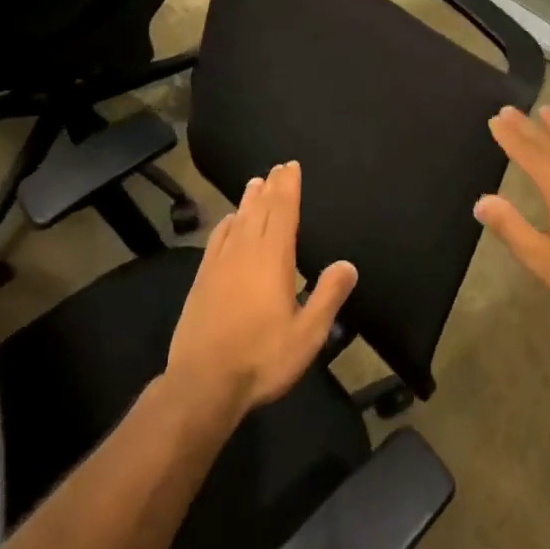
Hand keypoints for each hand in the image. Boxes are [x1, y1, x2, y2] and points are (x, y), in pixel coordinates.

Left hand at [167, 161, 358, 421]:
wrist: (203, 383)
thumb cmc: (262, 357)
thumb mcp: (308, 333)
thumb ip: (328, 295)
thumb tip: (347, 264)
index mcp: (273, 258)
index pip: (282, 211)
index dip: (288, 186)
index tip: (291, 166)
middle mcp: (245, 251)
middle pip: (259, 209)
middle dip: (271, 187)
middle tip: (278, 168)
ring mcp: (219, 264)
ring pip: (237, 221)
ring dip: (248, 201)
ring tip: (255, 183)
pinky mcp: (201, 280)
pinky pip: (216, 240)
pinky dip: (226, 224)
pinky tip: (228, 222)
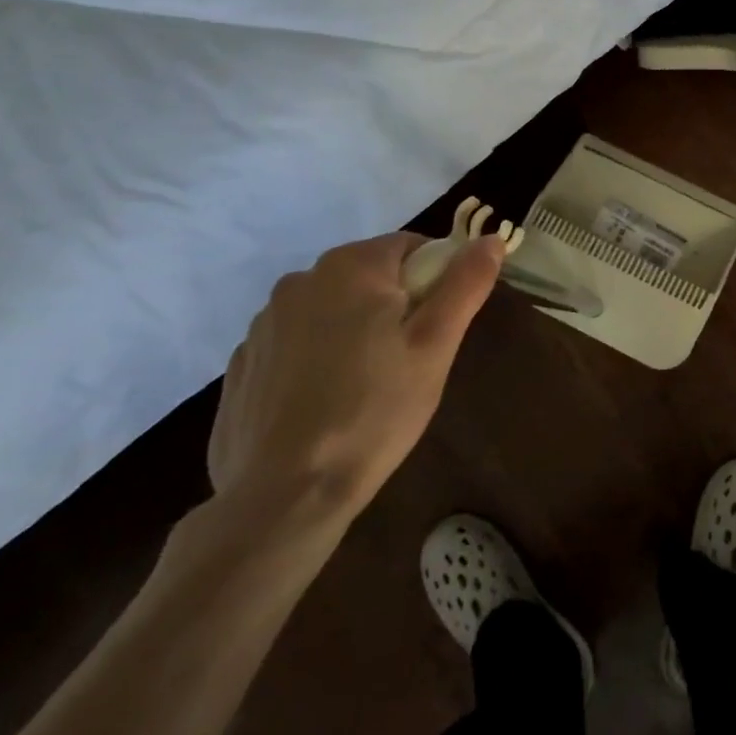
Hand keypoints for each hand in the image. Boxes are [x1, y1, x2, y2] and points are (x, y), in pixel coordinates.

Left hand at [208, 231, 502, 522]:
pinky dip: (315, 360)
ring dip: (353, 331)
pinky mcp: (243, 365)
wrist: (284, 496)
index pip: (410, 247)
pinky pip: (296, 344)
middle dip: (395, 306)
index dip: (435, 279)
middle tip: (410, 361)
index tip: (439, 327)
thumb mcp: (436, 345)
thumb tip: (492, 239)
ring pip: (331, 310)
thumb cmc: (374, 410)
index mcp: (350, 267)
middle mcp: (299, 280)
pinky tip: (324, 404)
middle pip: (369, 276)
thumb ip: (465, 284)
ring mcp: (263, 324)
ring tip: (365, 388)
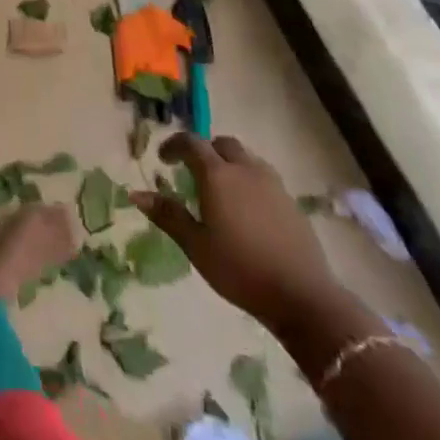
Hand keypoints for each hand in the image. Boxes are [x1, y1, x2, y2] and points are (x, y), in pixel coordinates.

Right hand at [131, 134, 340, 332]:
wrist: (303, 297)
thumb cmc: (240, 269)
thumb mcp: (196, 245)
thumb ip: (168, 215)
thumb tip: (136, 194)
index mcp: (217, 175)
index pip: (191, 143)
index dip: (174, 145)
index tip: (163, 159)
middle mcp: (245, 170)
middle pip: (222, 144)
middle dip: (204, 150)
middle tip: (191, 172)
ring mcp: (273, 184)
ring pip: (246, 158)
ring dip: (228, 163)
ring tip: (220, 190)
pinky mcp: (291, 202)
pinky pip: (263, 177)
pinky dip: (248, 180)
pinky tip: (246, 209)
------------
[HOW TO COMPLETE THIS TASK] If a line of the listing contains the word "index", count it, then state only the total.

[TASK OUTPUT] 12